Octic Vision Transformers: Quicker ViTs Through Equivariance
David Nordström, Johan Edstedt, Fredrik Kahl, Georg Bökman
TL;DR
This work tackles the inefficiency of exploiting geometric symmetries in Vision Transformers by introducing octic ViTs that realize $D_8$-equivariant layers. The approach uses Fourier-domain block-diagonal intertwiners and steerable features to achieve substantial compute and memory savings (e.g., ~5.33x fewer FLOPs per linear layer) while preserving accuracy on ImageNet-1K in both supervised and self-supervised settings. Through extensive experiments (DeiT-III and DINOv2) and targeted ablations, the authors show that fully or partially octic architectures can match or exceed baseline performance with up to ~40% FLOP reductions, and that invariantization and the number of octic blocks materially influence outcomes.
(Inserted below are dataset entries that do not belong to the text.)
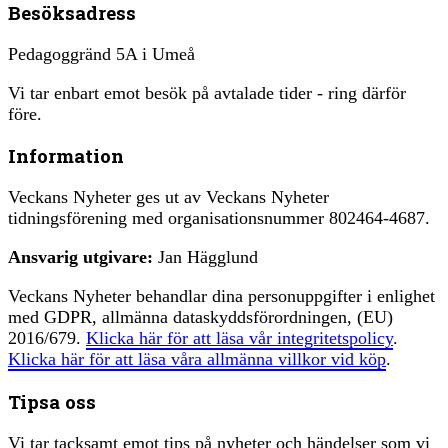
Besöksadress
Pedagoggränd 5A i Umeå
Vi tar enbart emot besök på avtalade tider - ring därför
före.
Information
Veckans Nyheter ges ut av Veckans Nyheter
tidningsförening med organisationsnummer 802464-4687.
Ansvarig utgivare:
Jan Hägglund
Veckans Nyheter behandlar dina personuppgifter i enlighet
med GDPR, allmänna dataskyddsförordningen, (EU)
2016/679.
Klicka här för att läsa vår integritetspolicy
.
Klicka här för att läsa våra allmänna villkor vid köp
.
Tipsa oss
Vi tar tacksamt emot tips på nyheter och händelser som vi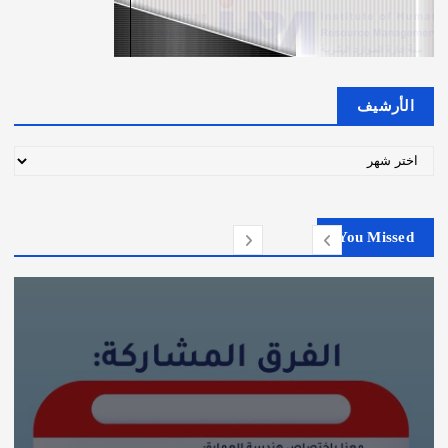
الأرشيف
ا
ل
أ
ر
You Missed
ش
ي
ف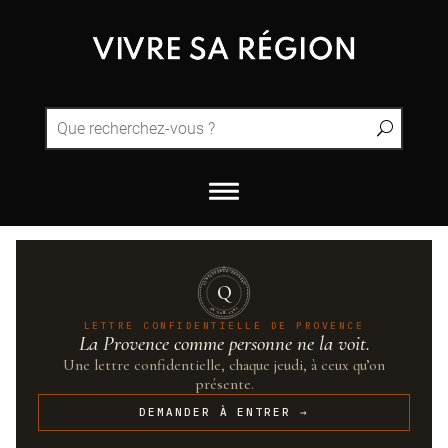
QUINTESSENCE·PROVENCE
Q
UN·SUR·CENT
LETTRE CONFIDENTIELLE DE PROVENCE
La Provence comme personne ne la voit.
Une lettre confidentielle, chaque jeudi, à ceux qu’on
présente.
DEMANDER À ENTRER →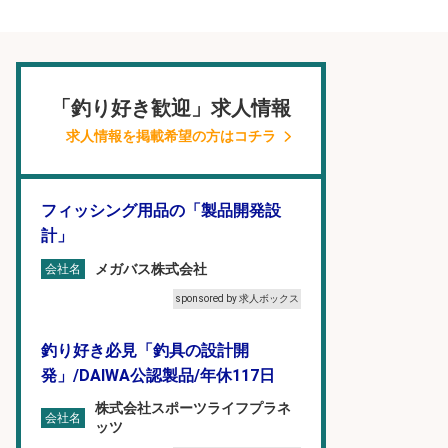
「釣り好き歓迎」求人情報
求人情報を掲載希望の方はコチラ
フィッシング用品の「製品開発設
計」
メガバス株式会社
会社名
sponsored by 求人ボックス
釣り好き必見「釣具の設計開
発」/DAIWA公認製品/年休117日
株式会社スポーツライフプラネ
会社名
ッツ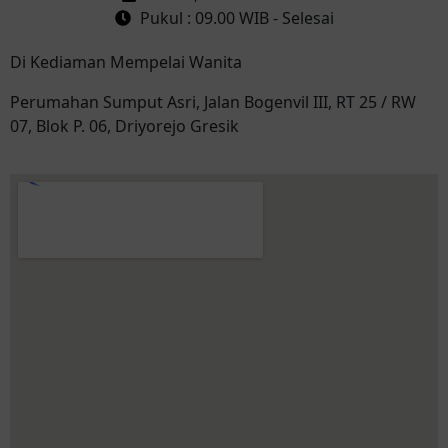
Pukul : 09.00 WIB - Selesai
Di Kediaman Mempelai Wanita
Perumahan Sumput Asri, Jalan Bogenvil III, RT 25 / RW
07, Blok P. 06, Driyorejo Gresik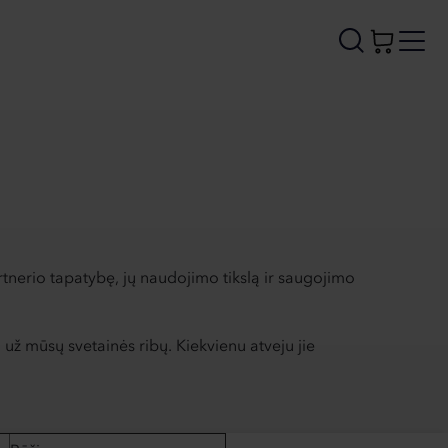
rtnerio tapatybę, jų naudojimo tikslą ir saugojimo
i už mūsų svetainės ribų. Kiekvienu atveju jie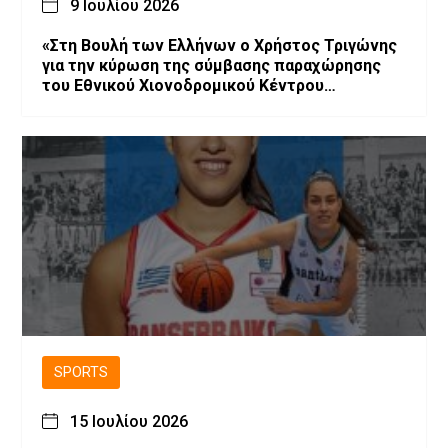
9 Ιουλίου 2026
«Στη Βουλή των Ελλήνων ο Χρήστος Τριγώνης
για την κύρωση της σύμβασης παραχώρησης
του Εθνικού Χιονοδρομικού Κέντρου
Βασιλίτσας»
SPORTS
15 Ιουλίου 2026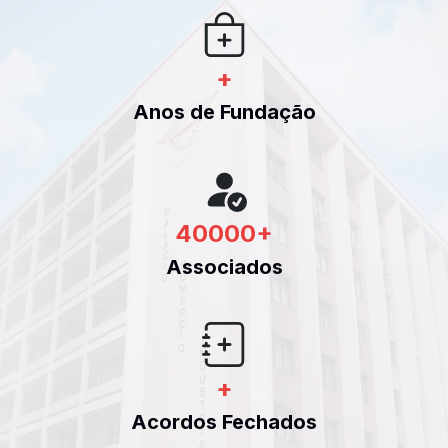
+
Anos de Fundação
40000
+
Associados
+
Acordos Fechados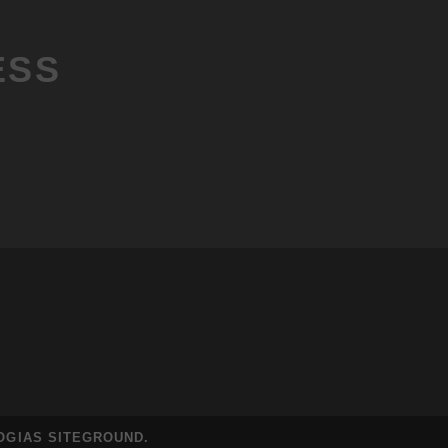
ESS
OGIAS SITEGROUND
.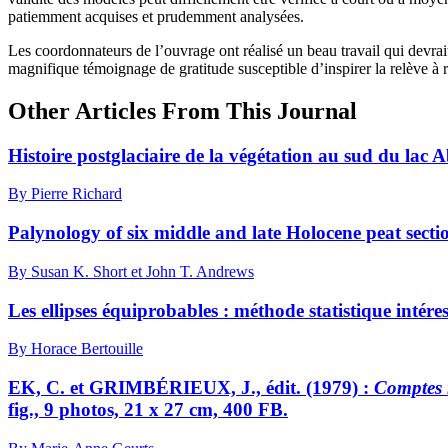
patiemment acquises et prudemment analysées.
Les coordonnateurs de l’ouvrage ont réalisé un beau travail qui devrait
magnifique témoignage de gratitude susceptible d’inspirer la relève à r
Other Articles From This Journal
Histoire postglaciaire de la végétation au sud du lac 
By Pierre Richard
Palynology of six middle and late Holocene peat sectio
By Susan K. Short et John T. Andrews
Les ellipses équiprobables : méthode statistique intéress
By Horace Bertouille
EK, C. et GRIMBÉRIEUX, J., édit. (1979) :
Comptes 
fig., 9 photos, 21 x 27 cm, 400 FB.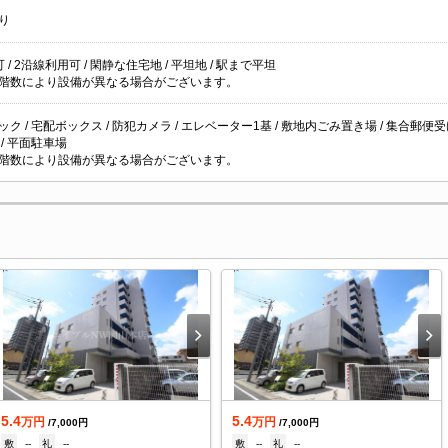
り
 / 2沿線利用可 / 閑静な住宅地 / 平坦地 / 駅まで平坦
階数により設備が異なる場合がございます。
ク / 宅配ボックス / 防犯カメラ / エレベーター1基 / 敷地内ごみ置き場 / 集合郵便受け / 
/ 平面駐車場
階数により設備が異なる場合がございます。
5.4
5.4
万円
万円
/7,000円
/7,000円
敷
--
礼
--
敷
--
礼
--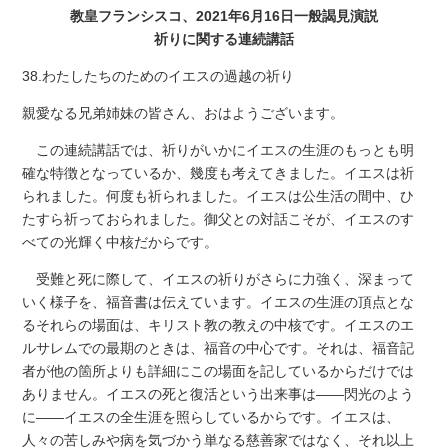
教皇フランシスコ、2021年6月16日一般謁見演説
祈りに関する連続講話
38.わたしたちのためのイエスの過越の祈り
親愛なる兄弟姉妹の皆さん、おはようございます。
この連続講話では、祈りがいかにイエスの生涯のもっとも明
確な特徴となっているか、幾度も考えてきました。イエスは祈
られました。何度も祈られました。イエスは公生活の間中、ひ
たすら祈っておられました。御父との対話こそが、イエスのす
べての光輝く中核だからです。
受難と死に際して、イエスの祈りがさらに力強く、深まって
いく様子を、福音書は伝えています。イエスの生涯の頂点とな
るそれらの場面は、キリスト教の教えの中核です。イエスのエ
ルサレムでの最期のときは、福音の中心です。それは、福音記
者が他の箇所よりも詳細にこの場面を記しているからだけでは
ありません。イエスの死と復活という出来事は――閃光のよう
に――イエスの全生涯を照らしているからです。イエスは、
人々の苦しみや病を気づかう単なる慈善家ではなく、それ以上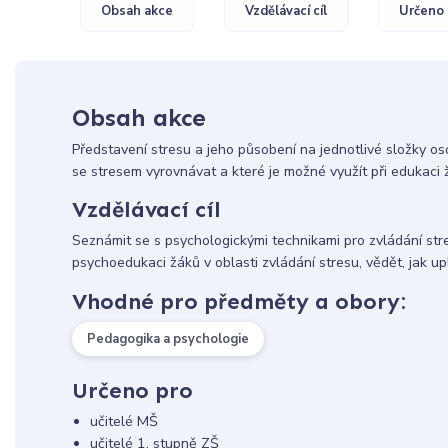
Obsah akce
Vzdělávací cíl
Určeno 
Obsah akce
Představení stresu a jeho působení na jednotlivé složky os
se stresem vyrovnávat a které je možné využít při edukaci ž
Vzdělávací cíl
Seznámit se s psychologickými technikami pro zvládání str
psychoedukaci žáků v oblasti zvládání stresu, vědět, jak upl
Vhodné pro předměty a obory:
Pedagogika a psychologie
Určeno pro
učitelé MŠ
učitelé 1. stupně ZŠ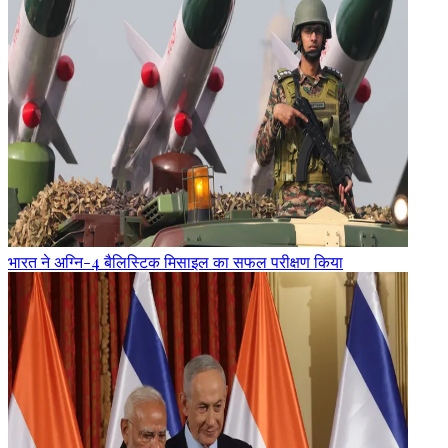
भारत ने अग्नि-4 बैलिस्टिक मिसाइल का सफल परीक्षण किया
These results suggest that large-scale equivariant design is practical and beneficial for ViTs, offering a pathway to faster, more memory-efficient vision models without sacrificing performance.
Abstract
Why are state-of-the-art Vision Transformers (ViTs) not designed to exploit natural geometric symmetries such as 90-degree rotations and reflections? In this paper, we argue that there is no fundamental reason, and what has been missing is an efficient implementation. To this end, we introduce Octic Vision Transformers (octic ViTs) which rely on octic group equivariance to capture these symmetries. In contrast to prior equivariant models that increase computational cost, our octic linear layers achieve 5.33x reductions in FLOPs and up to 8x reductions in memory compared to ordinary linear layers. In full octic ViT blocks the computational reductions approach the reductions in the linear layers with increased embedding dimension. We study two new families of ViTs, built from octic blocks, that are either fully octic equivariant or break equivariance in the last part of the network. Training octic ViTs supervised (DeiT-III) and unsupervised (DINOv2) on ImageNet-1K, we find that they match baseline accuracy while at the same time providing substantial efficiency gains.